(Keypoint coordinate data)
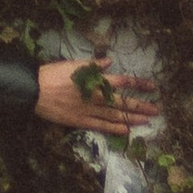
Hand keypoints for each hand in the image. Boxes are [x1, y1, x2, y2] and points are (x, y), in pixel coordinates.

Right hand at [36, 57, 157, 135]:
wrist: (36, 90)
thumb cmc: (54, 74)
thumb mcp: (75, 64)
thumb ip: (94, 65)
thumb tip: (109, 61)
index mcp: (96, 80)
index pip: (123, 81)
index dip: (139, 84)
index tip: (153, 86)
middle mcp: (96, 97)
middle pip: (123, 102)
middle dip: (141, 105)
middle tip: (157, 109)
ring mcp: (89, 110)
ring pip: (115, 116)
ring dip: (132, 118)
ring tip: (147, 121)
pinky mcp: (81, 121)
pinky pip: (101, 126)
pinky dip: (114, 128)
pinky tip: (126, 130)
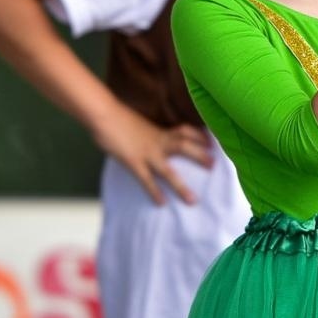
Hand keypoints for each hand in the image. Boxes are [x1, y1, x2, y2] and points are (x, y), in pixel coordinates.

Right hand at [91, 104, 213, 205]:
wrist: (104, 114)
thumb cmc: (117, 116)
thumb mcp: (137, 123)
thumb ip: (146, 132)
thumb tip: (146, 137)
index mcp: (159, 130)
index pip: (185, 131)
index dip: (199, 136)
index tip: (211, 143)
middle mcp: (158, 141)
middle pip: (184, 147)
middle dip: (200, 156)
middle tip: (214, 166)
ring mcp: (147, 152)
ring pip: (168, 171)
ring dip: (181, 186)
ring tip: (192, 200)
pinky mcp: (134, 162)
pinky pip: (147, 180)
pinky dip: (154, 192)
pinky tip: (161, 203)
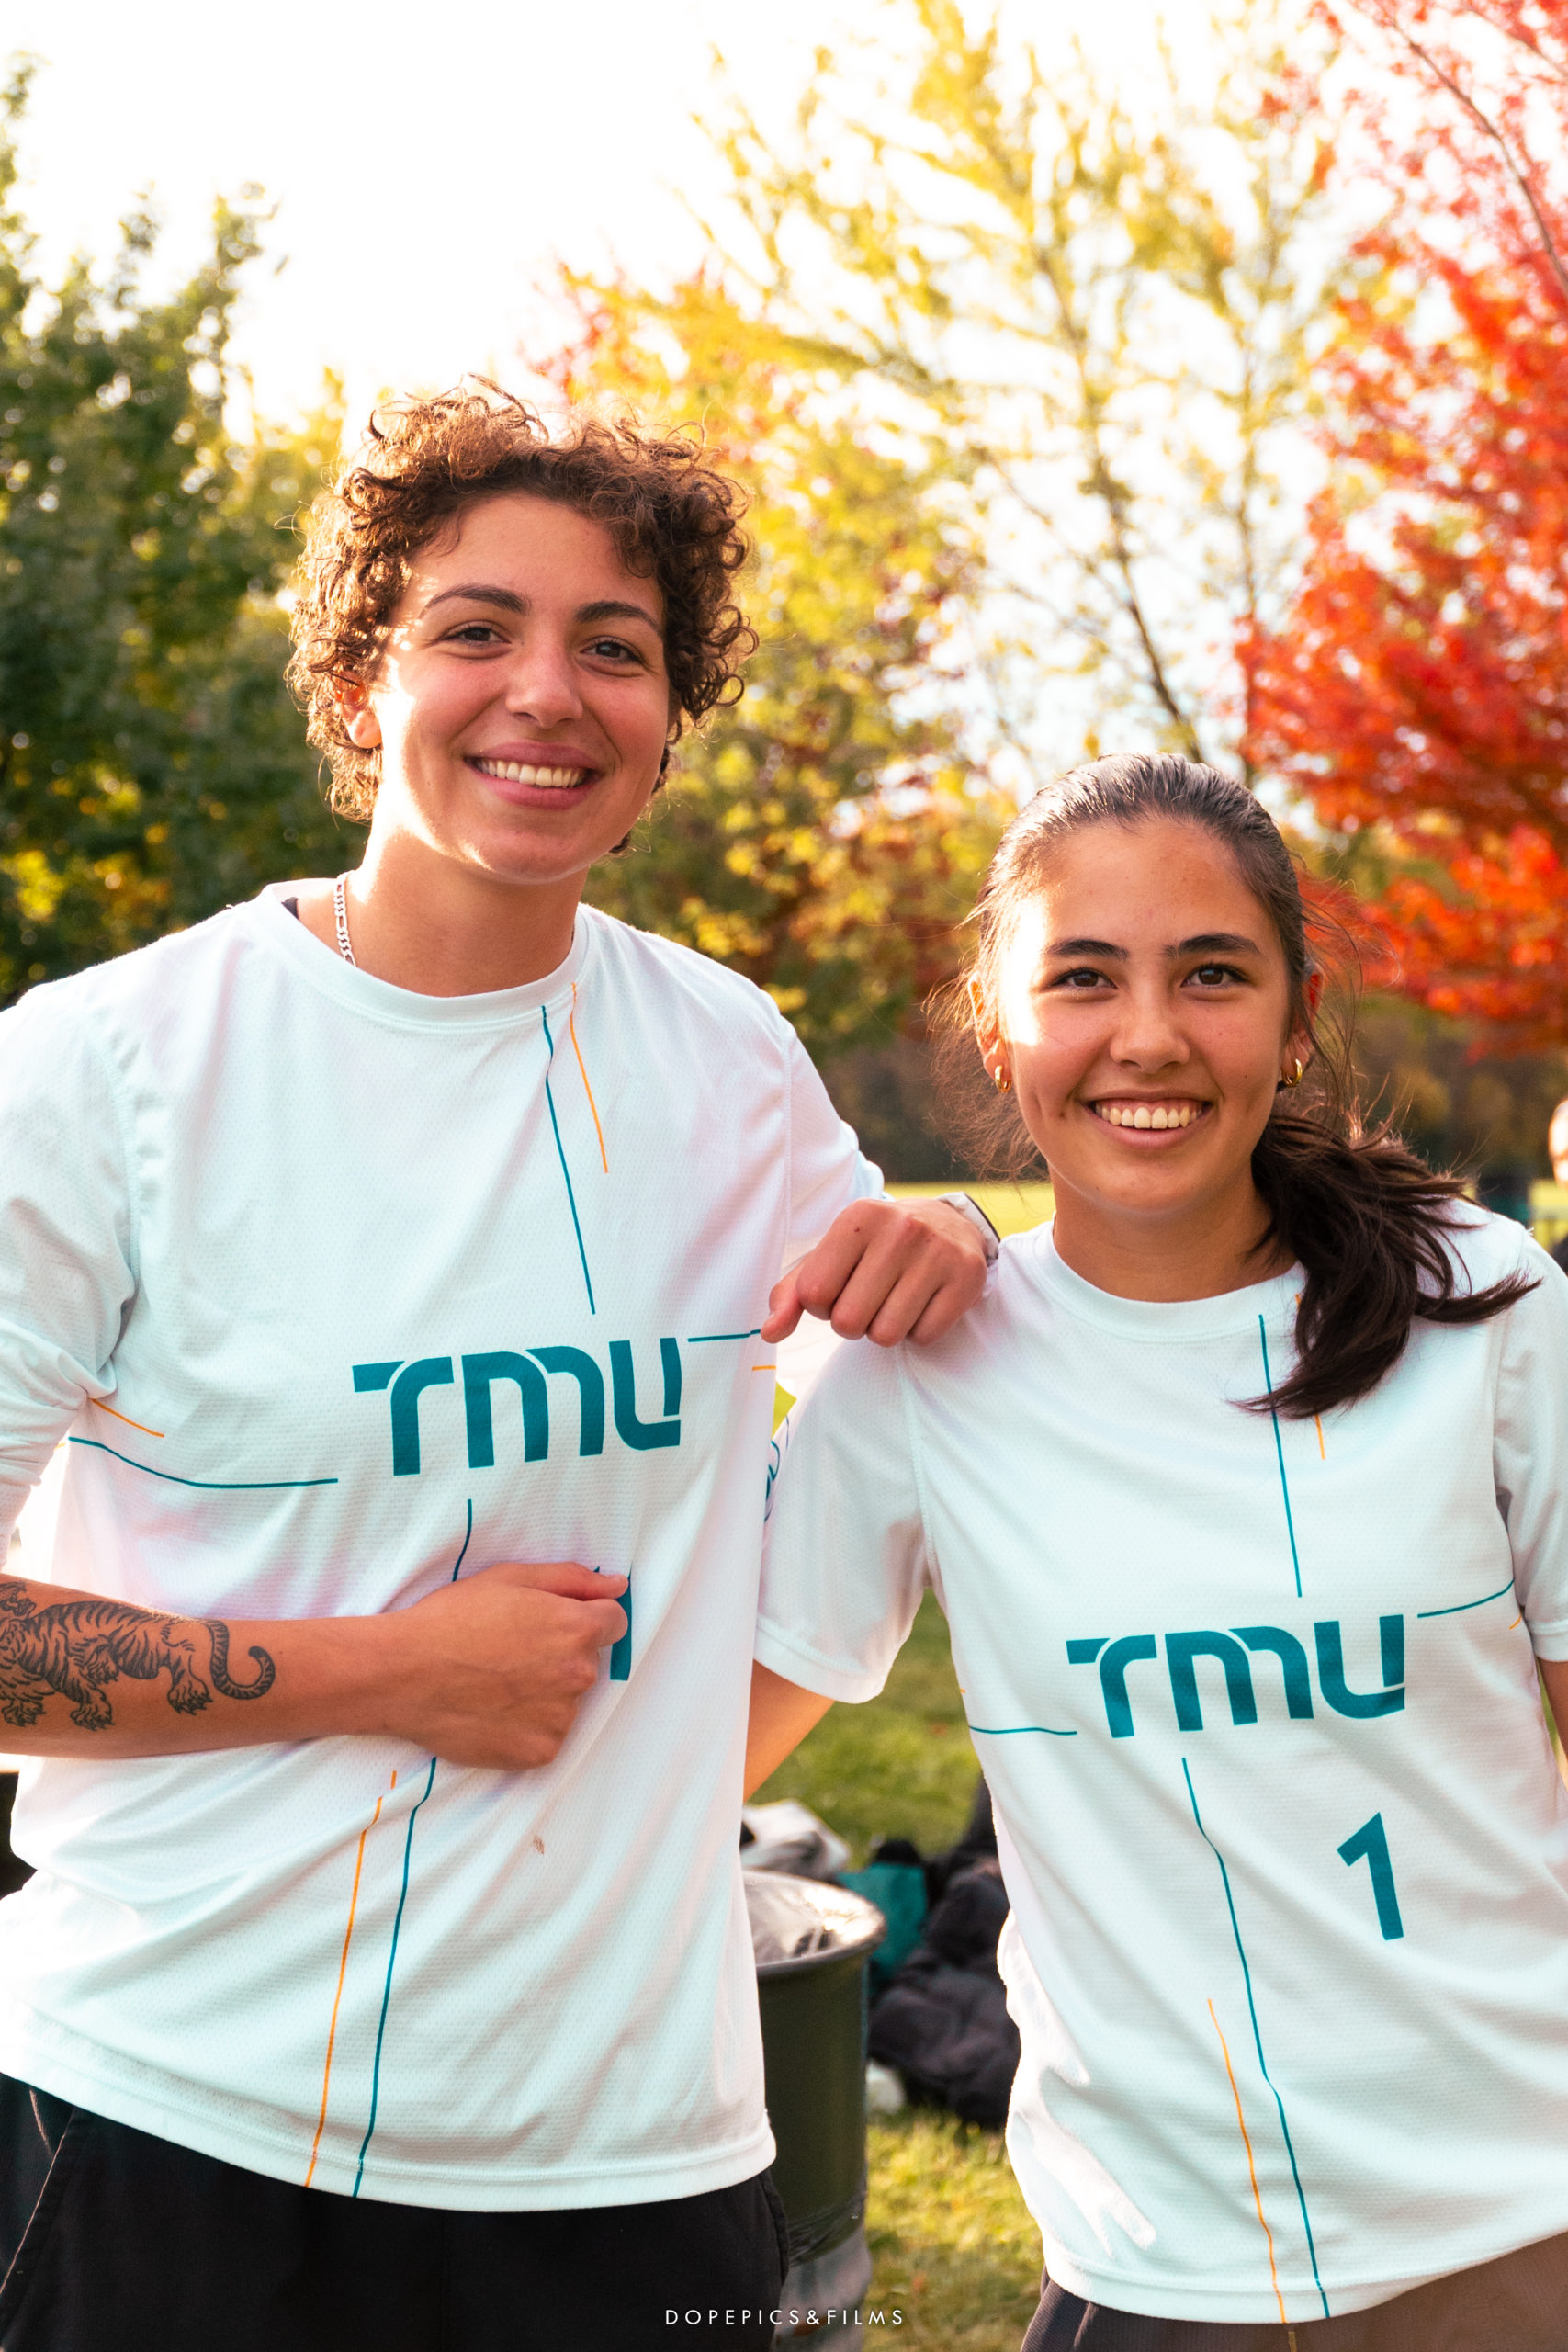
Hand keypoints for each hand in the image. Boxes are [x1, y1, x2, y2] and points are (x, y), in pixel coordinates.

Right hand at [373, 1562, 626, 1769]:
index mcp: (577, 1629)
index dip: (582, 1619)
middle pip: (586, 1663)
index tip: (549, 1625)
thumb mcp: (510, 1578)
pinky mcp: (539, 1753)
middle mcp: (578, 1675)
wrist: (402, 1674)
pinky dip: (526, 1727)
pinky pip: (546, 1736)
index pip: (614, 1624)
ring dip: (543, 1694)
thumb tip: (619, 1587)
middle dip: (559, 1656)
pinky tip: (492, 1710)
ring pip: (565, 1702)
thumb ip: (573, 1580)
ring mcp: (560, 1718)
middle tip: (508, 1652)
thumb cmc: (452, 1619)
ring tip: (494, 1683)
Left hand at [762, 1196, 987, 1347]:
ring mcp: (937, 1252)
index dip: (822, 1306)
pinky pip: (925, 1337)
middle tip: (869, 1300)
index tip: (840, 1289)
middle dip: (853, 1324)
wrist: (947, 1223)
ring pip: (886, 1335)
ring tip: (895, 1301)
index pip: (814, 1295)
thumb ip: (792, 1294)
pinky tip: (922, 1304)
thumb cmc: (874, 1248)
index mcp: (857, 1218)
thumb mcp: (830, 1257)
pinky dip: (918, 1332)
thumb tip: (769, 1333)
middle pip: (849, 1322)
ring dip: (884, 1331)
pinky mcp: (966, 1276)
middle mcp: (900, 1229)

What the exercise asks — An exact, complete copy of the lines above from the one with "thumb cmc: (117, 116)" through the one with "ring pip: (168, 171)" is the whole answer.

Final answer —
thumb cmc: (117, 116)
thumb mcp: (137, 123)
thumb ip: (146, 132)
thumb tip: (146, 137)
index mcp: (159, 130)
index pip: (185, 131)
index dip: (199, 136)
index tip: (211, 143)
middle mcp: (158, 141)
middle pip: (184, 147)
middle dip: (200, 156)
middle tip: (214, 166)
ring mcp: (147, 152)
ring pip: (168, 171)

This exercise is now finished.